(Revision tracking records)
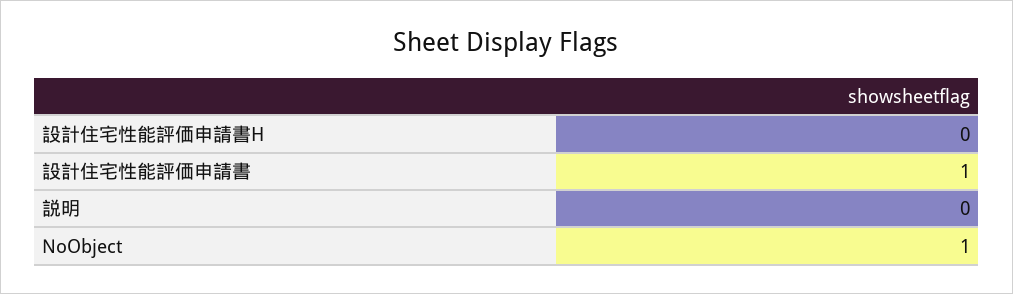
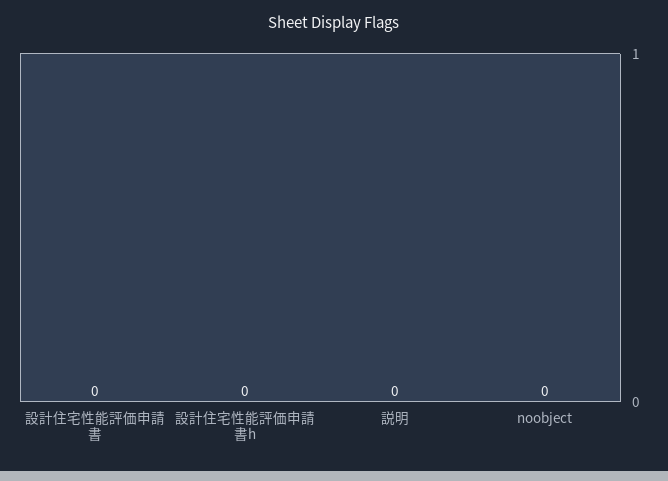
設計住宅性能評価申請書: 1 -> 0
NoObject: 1 -> 0

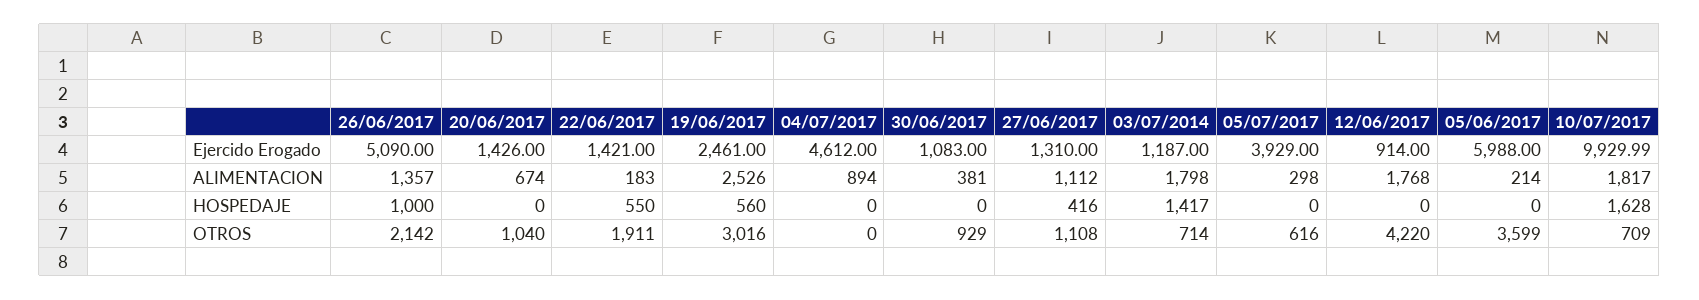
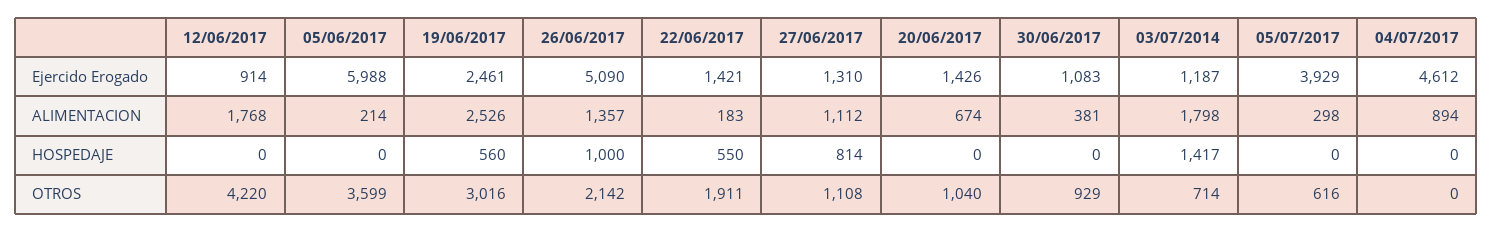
10/07/2017, Ejercido Erogado: 9929.99 -> none
10/07/2017, ALIMENTACION: 1817 -> none
27/06/2017, HOSPEDAJE: 416 -> 814
10/07/2017, HOSPEDAJE: 1628 -> none
10/07/2017, OTROS: 709 -> none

• [The problem]
Copy out the lines beginning at the one that contains "10/07/2017, Ejercido Erogado: 9929.99 -> none". Stop at the final line of the data, and include it.

• [Reply to the exercise]
10/07/2017, Ejercido Erogado: 9929.99 -> none
10/07/2017, ALIMENTACION: 1817 -> none
27/06/2017, HOSPEDAJE: 416 -> 814
10/07/2017, HOSPEDAJE: 1628 -> none
10/07/2017, OTROS: 709 -> none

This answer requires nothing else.